## ABOUT THIS TASK
Set down the records exactly, and omit any image found in them.

•••••

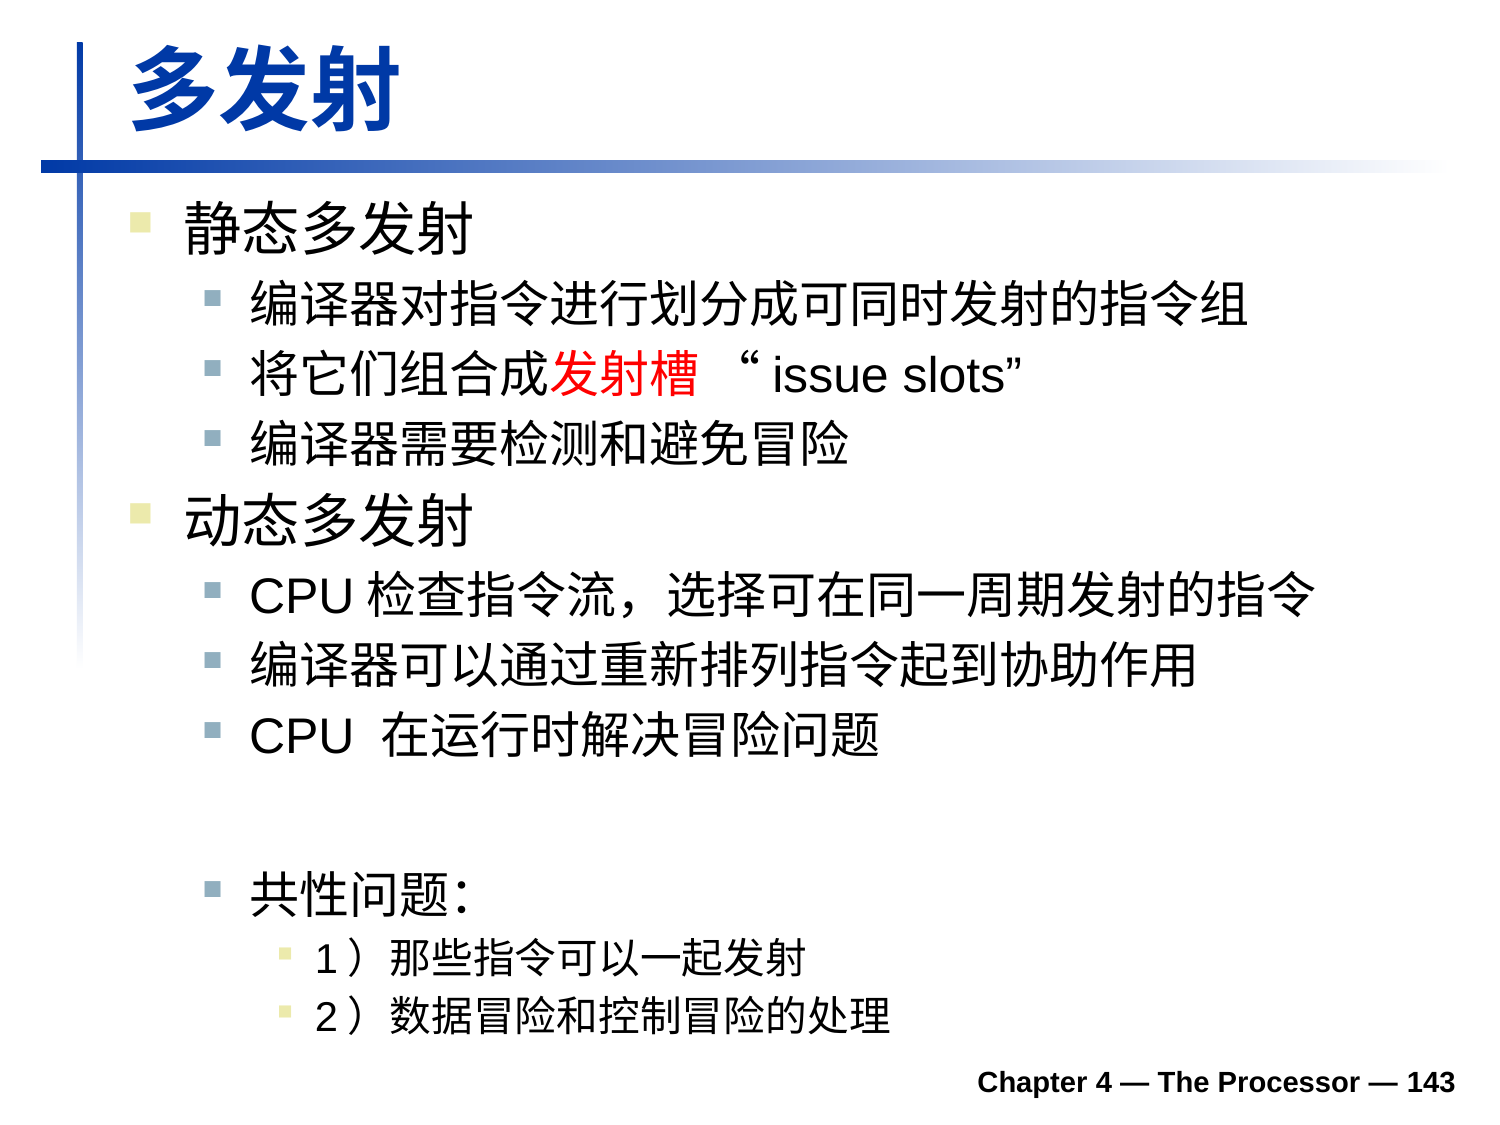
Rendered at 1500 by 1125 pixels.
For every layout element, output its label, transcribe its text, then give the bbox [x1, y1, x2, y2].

title 多发射 [112, 23, 1468, 149]
footer Chapter 4 — The Processor — 143 [277, 1046, 1471, 1106]
list 静态多发射 编译器对指令进行划分成可同时发射的指令组 将它们组合成发射槽 “issue slots” 编译器需要检测和避免冒险 动态多发射 CPU检查指令流，选择可在同一周期发射的指令 编译器可以通过重新排列指令起到协助作用 CPU 在运行时解决冒险问题 共性问题： 1）那些指令可以一起发射 2）数据冒险和控制冒险的处理 [112, 184, 1469, 1024]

•••••

## EXERCISE OUTPUT
Rendered at 1500 by 1125 pixels.
For every layout element, output its label, transcribe its text, then give the bbox [x1, y1, x2, y2].

title 多发射 [112, 23, 1468, 149]
footer Chapter 4 — The Processor — 143 [277, 1046, 1471, 1106]
list 静态多发射 编译器对指令进行划分成可同时发射的指令组 将它们组合成发射槽 “issue slots” 编译器需要检测和避免冒险 动态多发射 CPU检查指令流，选择可在同一周期发射的指令 编译器可以通过重新排列指令起到协助作用 CPU 在运行时解决冒险问题 共性问题： 1）那些指令可以一起发射 2）数据冒险和控制冒险的处理 [112, 184, 1469, 1024]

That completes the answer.